Pola Pikir (Mindset)

“Pemerintahan Presiden Joko Widodo? ini mengecewakan! Bikin rakyat tambah susah! BBM dinaikkan, sekarang urusan STNK juga ikutan dinaikkan. Otomatis harga-harga yang lain ikutan naik”. Itu opini Bapak ku.

Aku timpali dengan ketawa hahaha dan beradu opini balik. “Pak, kebijakannya memang tidak populer tapi sejatinya mendidik rakyat untuk sama-sama berjuang extra keras kerja. Trus membuat masa ekonomis mobil motor jadi panjang. Toh akhirnya konsumsi premium jadi menurun. Pertalite dan Pertamax jadi naik. Rakyat akhirnya terbiasa beli BBM RON tinggi. Mana ada demo akibat kenaikan BBM untuk saat ini?. Rakyat sudah menerima Pak namun malu untuk mengakui hahaha.

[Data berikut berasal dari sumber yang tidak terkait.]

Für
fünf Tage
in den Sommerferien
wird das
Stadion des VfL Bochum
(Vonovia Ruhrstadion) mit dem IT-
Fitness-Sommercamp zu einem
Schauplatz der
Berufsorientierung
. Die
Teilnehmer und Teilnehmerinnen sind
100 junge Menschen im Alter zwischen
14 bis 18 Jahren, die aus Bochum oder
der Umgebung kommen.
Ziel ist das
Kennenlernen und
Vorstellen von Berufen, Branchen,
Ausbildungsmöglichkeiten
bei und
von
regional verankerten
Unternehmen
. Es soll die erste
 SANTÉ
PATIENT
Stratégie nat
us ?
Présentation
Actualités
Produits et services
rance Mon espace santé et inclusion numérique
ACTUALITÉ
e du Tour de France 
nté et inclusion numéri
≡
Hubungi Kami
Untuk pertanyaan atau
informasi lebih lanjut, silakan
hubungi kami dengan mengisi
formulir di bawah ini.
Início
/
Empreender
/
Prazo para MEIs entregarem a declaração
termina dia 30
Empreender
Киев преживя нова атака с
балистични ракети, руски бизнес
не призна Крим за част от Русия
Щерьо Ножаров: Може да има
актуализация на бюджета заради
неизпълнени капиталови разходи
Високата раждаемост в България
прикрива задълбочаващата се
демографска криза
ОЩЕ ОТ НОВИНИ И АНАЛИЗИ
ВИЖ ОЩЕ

“Soal STNK, bayar nya 5 tahun sekali kan? Mampu beli motor mobil dan lancar bisa kesana kemari urusan bisnis, kerjaan ataupun lancong, kok ya masih mengeluh. Harusnya bersyukur. Itu biaya parkir klo dikumpulkan selama 5 tahun malah jauh lebih mahal drpd biaya STNK. Kok ngga mikir sampai kesana ya. Toh dana STNK dipake untuk kelancaran pelayanan bagi rakyat”, imbuhku.

Selanjutnya ku coba masukkan unsur positif dalam adu opini itu. “Klo bagi aku dan kawan-kawan wirausahawan, fokus nya bukan di naik nya itu namun fokus untuk meningkatkan omzet dan profit usaha. Agar mampu membiayai kenaikan itu. Bagi mereka yang diawal protes, mengeluh dan marah-marah, itu soal mentalitas saja. Mental miskin ya seperti itu, seperti pecundang. Mentalitas bangsa seperti itu adalah PR bersama Pak. Termasuk aku dan kawan-kawan pegiat wirausaha ini, berjuang utk beri guyuran mentalitas berkelimpahan yang selalu utamakan kerja, positif dan selalu bersyukur atas hidup ini”.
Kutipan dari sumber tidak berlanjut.